Document section:
_ _ _ _ _

Figure 3Remote sensing observations and retrievals on 8 May 2017 at the ARM SGP site. Panels from top to bottom are (a) time–height plot of MPL backscatter profiles, (b) ceilometer total attenuated backscatter coefficient profiles, (c) DL-derived vertical velocity variance (W) profiles, (d) potential temperature (θ) profiles from RL and TROPospheric Optimal Estimation (TROPoe) retrievals, and (e) PBLHT estimates from remote sensing observations and the PBLHT-SONDE VAP.

Download

The Sawyer and Li approach uses the Haar wavelet covariance transform on the lidar backscatter intensity profile to identify the strongest negative gradient with height, which is then taken as the PBL top (Brooks, 2003). This wavelet covariance transform is an advanced edge detection technique well-suited for vertically resolved active remote sensing data. The method relies only on lidar backscatter intensity profiles and is independent of absolute lidar calibration, making it adaptable for different MPL systems across various locations. A key parameter in this approach is the dilation factor, a, of the Haar wavelet, which usually ranges between 100 m and 1 km. A small value of a may result in noisy PBLHT estimates due to spurious gradients, while large values increase the minimal detectable PBLHT. The minimal detectable PBLHT is half of a. Following Sawyer and Li (2013), we set the dilation factor, a, to 1 km, corresponding to a minimal detectable PBLHT of 0.5 km a.g.l. (above the ground level). Figure 3e shows that before 11:00 LT, PBLHT-MPL captures the top of the residual layer as the PBLHT, while after 11:00 LT, it accurately tracks the PBLHT of the convective PBL.

_ _ _ _ _

Stored data:
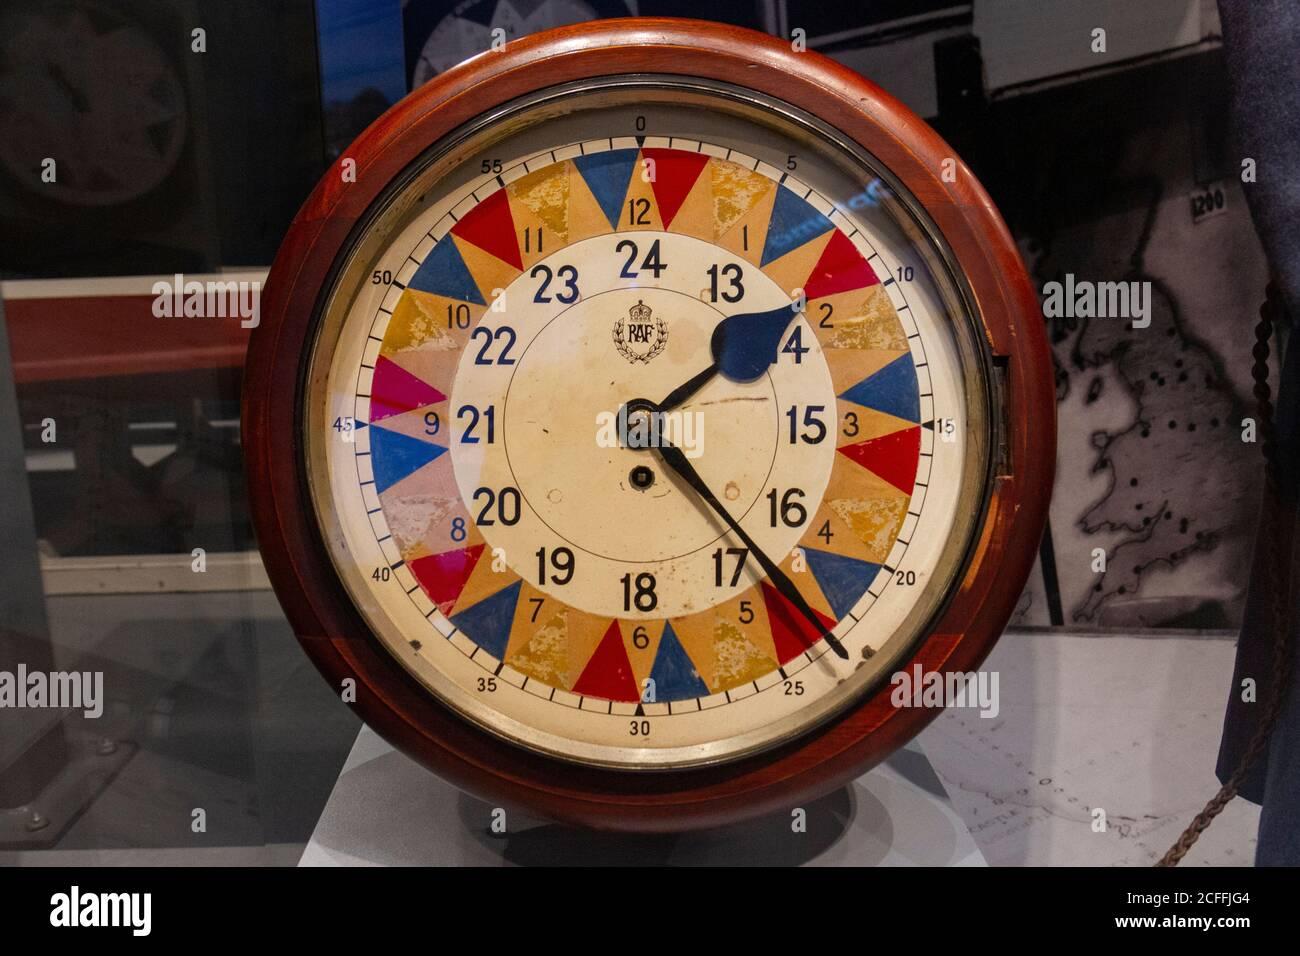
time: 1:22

_ _ _ _ _

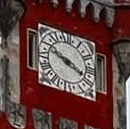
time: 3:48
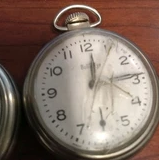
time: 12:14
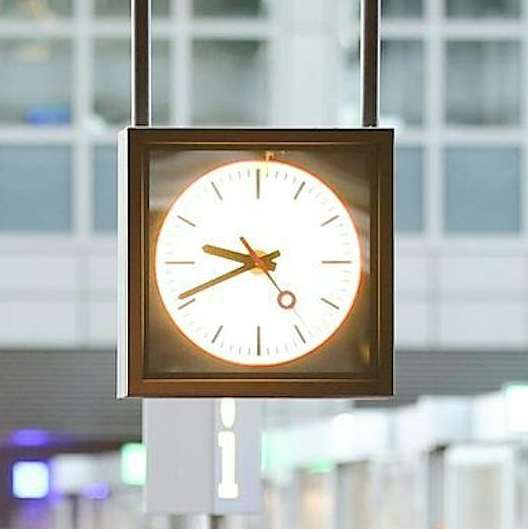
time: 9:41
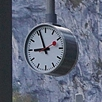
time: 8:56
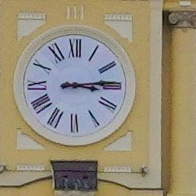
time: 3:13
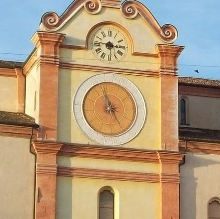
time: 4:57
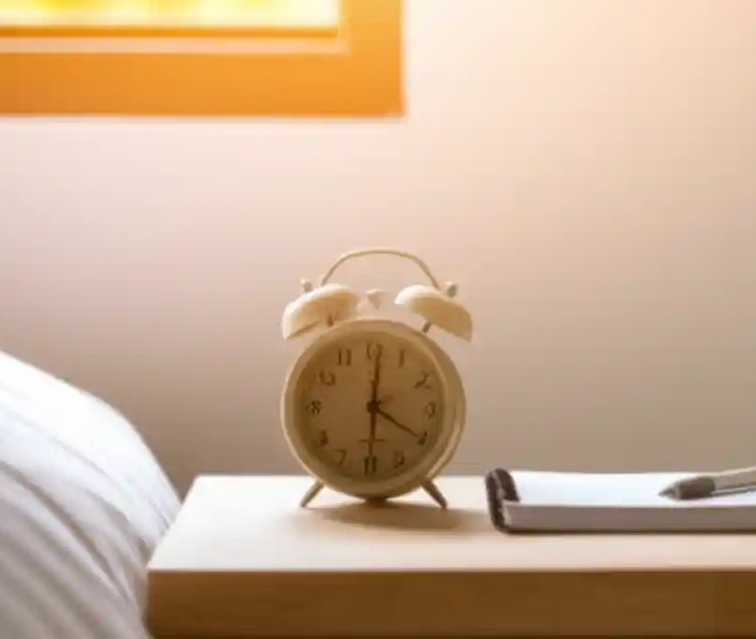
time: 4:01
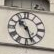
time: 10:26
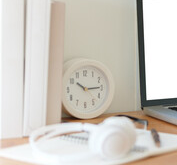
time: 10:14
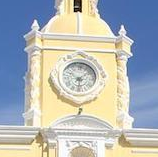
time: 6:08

_ _ _ _ _

Repeat the boundary-layer height text from "Figure 3Remote sensing" up to and including "the PBLHT-SONDE VAP.", replacing "ceilometer" with "cloud-height sensor".

Result of the task:
Figure 3Remote sensing observations and retrievals on 8 May 2017 at the ARM SGP site. Panels from top to bottom are (a) time–height plot of MPL backscatter profiles, (b) cloud-height sensor total attenuated backscatter coefficient profiles, (c) DL-derived vertical velocity variance (W) profiles, (d) potential temperature (θ) profiles from RL and TROPospheric Optimal Estimation (TROPoe) retrievals, and (e) PBLHT estimates from remote sensing observations and the PBLHT-SONDE VAP.